■ REQUIRED ACTION
Reproduce every line of source text in the records below word for word, leaving the pictures out.
BEGIN DATASET RECORDS
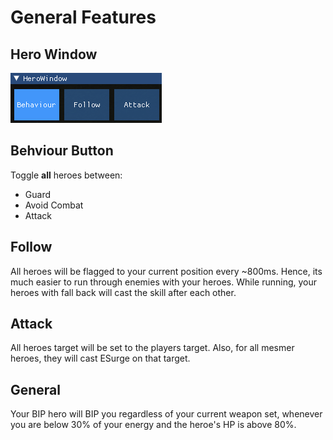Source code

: # General Features

## Hero Window

![alt](../imgs/HeroWindow.png)

## Behviour Button

Toggle **all** heroes between:

- Guard
- Avoid Combat
- Attack

## Follow

All heroes will be flagged to your current position every ~800ms.
Hence, its much easier to run through enemies with your heroes.
While running, your heroes with fall back will cast the skill after each other.

## Attack

All heroes target will be set to the players target.
Also, for all mesmer heroes, they will cast ESurge on that target.

## General

Your BIP hero will BIP you regardless of your current weapon set, whenever you are below 30% of your energy and the heroe's HP is above 80%.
END DATASET RECORDS
■ TASK RESULT
Source code

: # General Features

## Hero Window

![alt](../imgs/HeroWindow.png)

## Behviour Button

Toggle **all** heroes between:

- Guard
- Avoid Combat
- Attack

## Follow

All heroes will be flagged to your current position every ~800ms.
Hence, its much easier to run through enemies with your heroes.
While running, your heroes with fall back will cast the skill after each other.

## Attack

All heroes target will be set to the players target.
Also, for all mesmer heroes, they will cast ESurge on that target.

## General

Your BIP hero will BIP you regardless of your current weapon set, whenever you are below 30% of your energy and the heroe's HP is above 80%.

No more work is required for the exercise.